Imagine you have a pizza. Everyone likes pizza. Well today we are going to use a very cumbersome metaphor to relate the CSS concept of Border, Padding, and Margin, to a real life, delicious pepperoni pizza.
So you got your pizza base ready to go (your delicious DIV pizza base). Now you wanna add some stuff to it. So first you spread a bunch of sauce (content) on it. Yummy homemade tomato sauce (this ain't no store bought, frozen pizza). But wait! You don't want the sauce to go over the edges, so you decide to have a BORDER of pizza base at the edges with no sauce (who doesn't love a crunchy pizza crust). But make sure you set your "box-sizing" to "border-box", or you'll somehow end up with a crust that's on the outside of your pizza.
Now it's time for toppings. Slap some cheese and pepperoni on that pizza. Delicious. You aren't keen on there being too much pepperoni and all the slices touching (too much sodium), so you decide to leave some space between the slices. This is your cheese PADDING. Padding is a space you leave between elements INSIDE your DIV. Be careful though, add too much padding and elements will spill out of your DIV, you greedy guts.
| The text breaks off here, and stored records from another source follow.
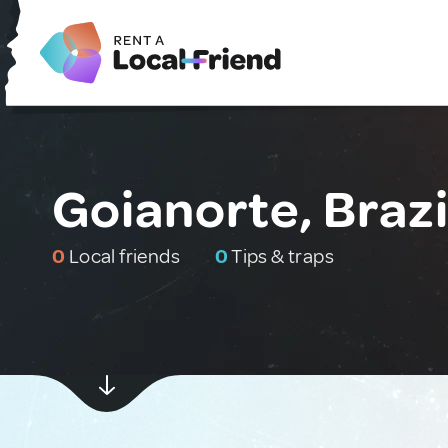
Goianorte, Brazi
0
Local friends
0
Tips & traps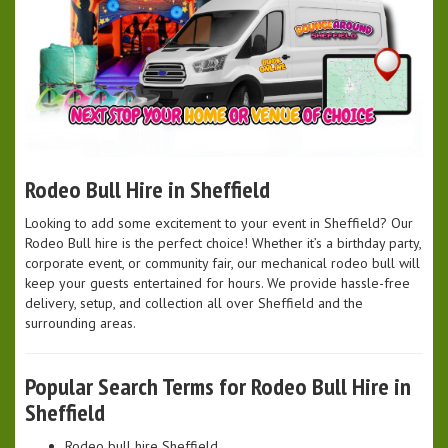
Rodeo Bull Hire in Sheffield
Looking to add some excitement to your event in Sheffield? Our
Rodeo Bull hire is the perfect choice! Whether it’s a birthday party,
corporate event, or community fair, our mechanical rodeo bull will
keep your guests entertained for hours. We provide hassle-free
delivery, setup, and collection all over Sheffield and the
surrounding areas.
Popular Search Terms for Rodeo Bull Hire in
Sheffield
Rodeo bull hire Sheffield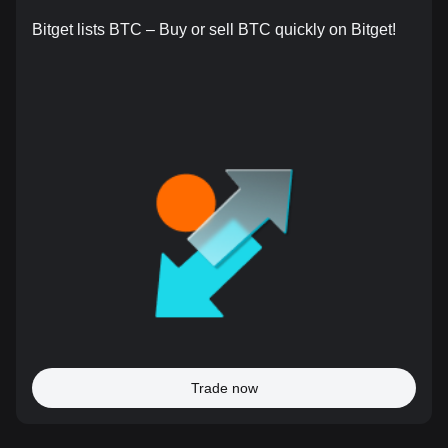
Bitget lists BTC – Buy or sell BTC quickly on Bitget!
Trade now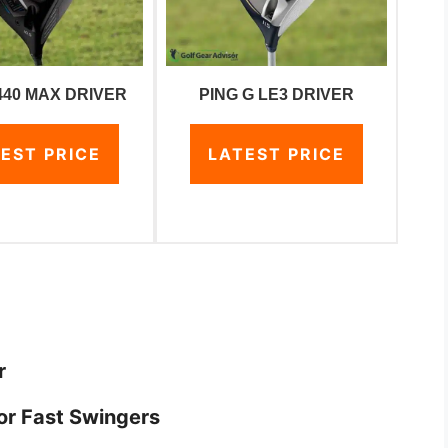
440 MAX DRIVER
PING G LE3 DRIVER
EST PRICE
LATEST PRICE
r
or Fast Swingers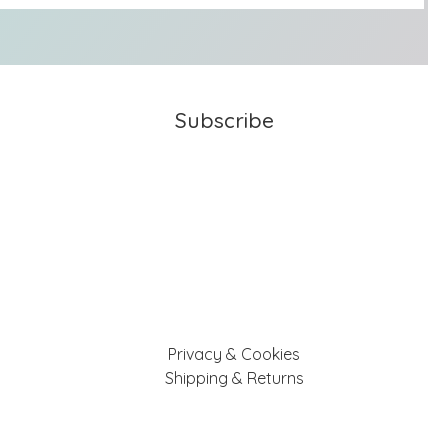
Subscribe
Privacy & Cookies
Shipping & Returns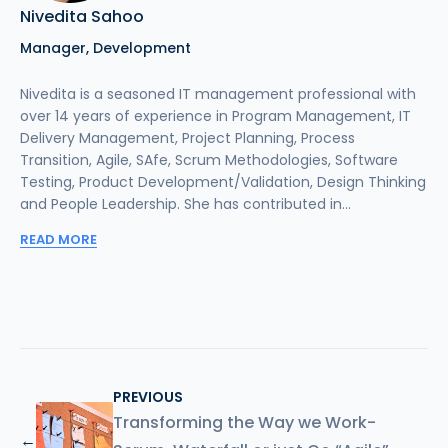
Nivedita Sahoo
Manager, Development
Nivedita is a seasoned IT management professional with
over 14 years of experience in Program Management, IT
Delivery Management, Project Planning, Process
Transition, Agile, SAfe, Scrum Methodologies, Software
Testing, Product Development/Validation, Design Thinking
and People Leadership. She has contributed in...
READ MORE
PREVIOUS
Transforming the Way we Work-
←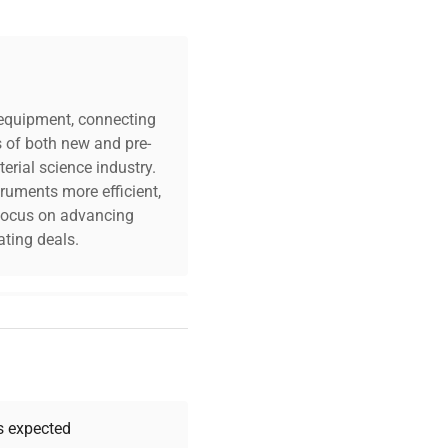
c equipment, connecting
s of both new and pre-
erial science industry.
truments more efficient,
n focus on advancing
ting deals.
your challenges. Our AI-
 quality, and expert
 your research needs.
as expected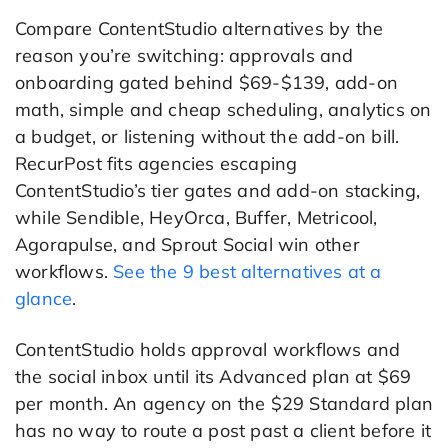
Compare ContentStudio alternatives by the
reason you’re switching: approvals and
onboarding gated behind $69-$139, add-on
math, simple and cheap scheduling, analytics on
a budget, or listening without the add-on bill.
RecurPost fits agencies escaping
ContentStudio’s tier gates and add-on stacking,
while Sendible, HeyOrca, Buffer, Metricool,
Agorapulse, and Sprout Social win other
workflows.
See the 9 best alternatives at a
glance
.
ContentStudio holds approval workflows and
the social inbox until its Advanced plan at $69
per month. An agency on the $29 Standard plan
has no way to route a post past a client before it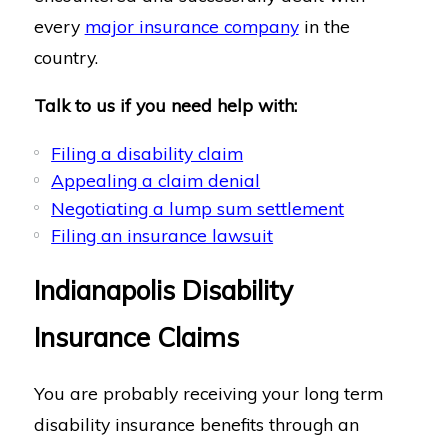
every
major insurance company
in the
country.
Talk to us if you need help with:
Filing a disability claim
Appealing a claim denial
Negotiating a lump sum settlement
Filing an insurance lawsuit
Indianapolis Disability
Insurance Claims
You are probably receiving your long term
disability insurance benefits through an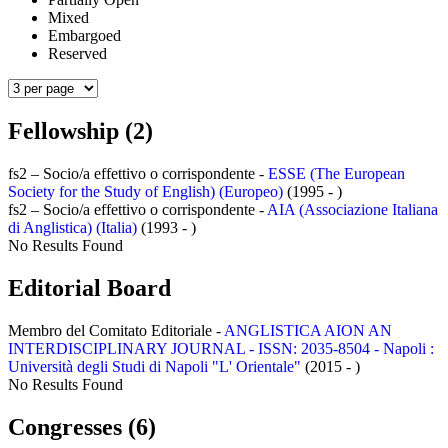
Mixed
Embargoed
Reserved
Fellowship (2)
fs2 – Socio/a effettivo o corrispondente -
ESSE (The European
Society for the Study of English) (Europeo)
(1995 - )
fs2 – Socio/a effettivo o corrispondente -
AIA (Associazione Italiana
di Anglistica) (Italia)
(1993 - )
No Results Found
Editorial Board
Membro del Comitato Editoriale -
ANGLISTICA AION AN
INTERDISCIPLINARY JOURNAL - ISSN: 2035-8504 - Napoli :
Università degli Studi di Napoli "L' Orientale"
(2015 - )
No Results Found
Congresses (6)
Now you have a delicious, healthy pizza. But wait! You can't just grab that hot pizza with your hands! That freshly cooked pizza needs to go on a plate, so it doesn't damage you or other things around it. This is your MARGIN. Margin is a space that is used to keep this pepperoni pizza DIV away from other things, so no-one gets burned.
You now have a yummy pizza to share (or not, I'm not judging). I hope you now understand border, padding, and margin better than I did when I began writing this!